> _What to work on_
Write out every one of the lines below as a JSON list of strings, one string per line, with blank lines left out.

Saved data entries
━━━

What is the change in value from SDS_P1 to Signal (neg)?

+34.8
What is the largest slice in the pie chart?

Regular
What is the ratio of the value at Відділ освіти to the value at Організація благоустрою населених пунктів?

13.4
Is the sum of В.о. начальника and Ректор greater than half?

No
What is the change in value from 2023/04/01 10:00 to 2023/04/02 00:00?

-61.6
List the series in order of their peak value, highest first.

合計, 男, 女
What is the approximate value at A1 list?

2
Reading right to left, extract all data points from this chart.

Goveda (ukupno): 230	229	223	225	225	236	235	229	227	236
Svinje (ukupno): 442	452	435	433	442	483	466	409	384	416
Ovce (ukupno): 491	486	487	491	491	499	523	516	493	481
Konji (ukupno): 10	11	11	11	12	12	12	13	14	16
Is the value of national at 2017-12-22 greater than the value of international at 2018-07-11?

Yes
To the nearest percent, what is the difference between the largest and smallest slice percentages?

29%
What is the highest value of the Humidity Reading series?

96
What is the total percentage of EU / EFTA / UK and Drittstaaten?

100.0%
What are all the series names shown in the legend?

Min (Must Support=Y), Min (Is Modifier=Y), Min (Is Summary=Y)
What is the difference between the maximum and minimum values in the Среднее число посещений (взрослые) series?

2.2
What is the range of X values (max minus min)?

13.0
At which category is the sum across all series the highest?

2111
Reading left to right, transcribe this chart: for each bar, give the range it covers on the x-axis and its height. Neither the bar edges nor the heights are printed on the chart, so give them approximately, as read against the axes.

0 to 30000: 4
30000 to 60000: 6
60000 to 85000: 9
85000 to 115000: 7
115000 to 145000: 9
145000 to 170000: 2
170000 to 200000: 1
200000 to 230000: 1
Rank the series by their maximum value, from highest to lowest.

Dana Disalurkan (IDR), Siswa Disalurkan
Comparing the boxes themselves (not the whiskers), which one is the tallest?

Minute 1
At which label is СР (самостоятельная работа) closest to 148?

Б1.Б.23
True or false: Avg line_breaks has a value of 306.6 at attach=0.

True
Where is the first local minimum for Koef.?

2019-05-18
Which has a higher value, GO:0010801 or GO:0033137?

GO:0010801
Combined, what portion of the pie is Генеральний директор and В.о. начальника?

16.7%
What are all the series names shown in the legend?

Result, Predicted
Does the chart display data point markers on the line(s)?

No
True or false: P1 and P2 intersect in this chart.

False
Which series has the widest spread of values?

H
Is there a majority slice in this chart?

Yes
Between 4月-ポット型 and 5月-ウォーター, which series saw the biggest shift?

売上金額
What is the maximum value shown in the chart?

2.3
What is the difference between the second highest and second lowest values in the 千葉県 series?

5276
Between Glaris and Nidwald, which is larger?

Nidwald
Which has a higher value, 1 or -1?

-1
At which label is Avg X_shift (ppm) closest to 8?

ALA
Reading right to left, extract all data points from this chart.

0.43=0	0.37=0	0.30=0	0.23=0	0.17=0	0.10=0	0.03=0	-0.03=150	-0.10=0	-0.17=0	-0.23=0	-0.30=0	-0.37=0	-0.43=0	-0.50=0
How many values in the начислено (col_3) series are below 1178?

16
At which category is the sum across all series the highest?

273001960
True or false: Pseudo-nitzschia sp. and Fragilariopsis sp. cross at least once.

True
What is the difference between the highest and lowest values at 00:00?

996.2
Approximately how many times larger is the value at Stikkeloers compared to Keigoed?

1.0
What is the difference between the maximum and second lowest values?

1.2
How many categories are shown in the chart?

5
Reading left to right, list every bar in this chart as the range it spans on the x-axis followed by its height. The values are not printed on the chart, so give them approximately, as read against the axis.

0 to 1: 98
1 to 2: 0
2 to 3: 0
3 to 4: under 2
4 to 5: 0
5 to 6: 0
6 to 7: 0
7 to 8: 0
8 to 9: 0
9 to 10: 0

━━━

> _Exercise answer_
[
  "What is the change in value from SDS_P1 to Signal (neg)?",
  "+34.8",
  "What is the largest slice in the pie chart?",
  "Regular",
  "What is the ratio of the value at Відділ освіти to the value at Організація благоустрою населених пунктів?",
  "13.4",
  "Is the sum of В.о. начальника and Ректор greater than half?",
  "No",
  "What is the change in value from 2023/04/01 10:00 to 2023/04/02 00:00?",
  "-61.6",
  "List the series in order of their peak value, highest first.",
  "合計, 男, 女",
  "What is the approximate value at A1 list?",
  "2",
  "Reading right to left, extract all data points from this chart.",
  "Goveda (ukupno): 230\t229\t223\t225\t225\t236\t235\t229\t227\t236",
  "Svinje (ukupno): 442\t452\t435\t433\t442\t483\t466\t409\t384\t416",
  "Ovce (ukupno): 491\t486\t487\t491\t491\t499\t523\t516\t493\t481",
  "Konji (ukupno): 10\t11\t11\t11\t12\t12\t12\t13\t14\t16",
  "Is the value of national at 2017-12-22 greater than the value of international at 2018-07-11?",
  "Yes",
  "To the nearest percent, what is the difference between the largest and smallest slice percentages?",
  "29%",
  "What is the highest value of the Humidity Reading series?",
  "96",
  "What is the total percentage of EU / EFTA / UK and Drittstaaten?",
  "100.0%",
  "What are all the series names shown in the legend?",
  "Min (Must Support=Y), Min (Is Modifier=Y), Min (Is Summary=Y)",
  "What is the difference between the maximum and minimum values in the Среднее число посещений (взрослые) series?",
  "2.2",
  "What is the range of X values (max minus min)?",
  "13.0",
  "At which category is the sum across all series the highest?",
  "2111",
  "Reading left to right, transcribe this chart: for each bar, give the range it covers on the x-axis and its height. Neither the bar edges nor the heights are printed on the chart, so give them approximately, as read against the axes.",
  "0 to 30000: 4",
  "30000 to 60000: 6",
  "60000 to 85000: 9",
  "85000 to 115000: 7",
  "115000 to 145000: 9",
  "145000 to 170000: 2",
  "170000 to 200000: 1",
  "200000 to 230000: 1",
  "Rank the series by their maximum value, from highest to lowest.",
  "Dana Disalurkan (IDR), Siswa Disalurkan",
  "Comparing the boxes themselves (not the whiskers), which one is the tallest?",
  "Minute 1",
  "At which label is СР (самостоятельная работа) closest to 148?",
  "Б1.Б.23",
  "True or false: Avg line_breaks has a value of 306.6 at attach=0.",
  "True",
  "Where is the first local minimum for Koef.?",
  "2019-05-18",
  "Which has a higher value, GO:0010801 or GO:0033137?",
  "GO:0010801",
  "Combined, what portion of the pie is Генеральний директор and В.о. начальника?",
  "16.7%",
  "What are all the series names shown in the legend?",
  "Result, Predicted",
  "Does the chart display data point markers on the line(s)?",
  "No",
  "True or false: P1 and P2 intersect in this chart.",
  "False",
  "Which series has the widest spread of values?",
  "H",
  "Is there a majority slice in this chart?",
  "Yes",
  "Between 4月-ポット型 and 5月-ウォーター, which series saw the biggest shift?",
  "売上金額",
  "What is the maximum value shown in the chart?",
  "2.3",
  "What is the difference between the second highest and second lowest values in the 千葉県 series?",
  "5276",
  "Between Glaris and Nidwald, which is larger?",
  "Nidwald",
  "Which has a higher value, 1 or -1?",
  "-1",
  "At which label is Avg X_shift (ppm) closest to 8?",
  "ALA",
  "Reading right to left, extract all data points from this chart.",
  "0.43=0\t0.37=0\t0.30=0\t0.23=0\t0.17=0\t0.10=0\t0.03=0\t-0.03=150\t-0.10=0\t-0.17=0\t-0.23=0\t-0.30=0\t-0.37=0\t-0.43=0\t-0.50=0",
  "How many values in the начислено (col_3) series are below 1178?",
  "16",
  "At which category is the sum across all series the highest?",
  "273001960",
  "True or false: Pseudo-nitzschia sp. and Fragilariopsis sp. cross at least once.",
  "True",
  "What is the difference between the highest and lowest values at 00:00?",
  "996.2",
  "Approximately how many times larger is the value at Stikkeloers compared to Keigoed?",
  "1.0",
  "What is the difference between the maximum and second lowest values?",
  "1.2",
  "How many categories are shown in the chart?",
  "5",
  "Reading left to right, list every bar in this chart as the range it spans on the x-axis followed by its height. The values are not printed on the chart, so give them approximately, as read against the axis.",
  "0 to 1: 98",
  "1 to 2: 0",
  "2 to 3: 0",
  "3 to 4: under 2",
  "4 to 5: 0",
  "5 to 6: 0",
  "6 to 7: 0",
  "7 to 8: 0",
  "8 to 9: 0",
  "9 to 10: 0"
]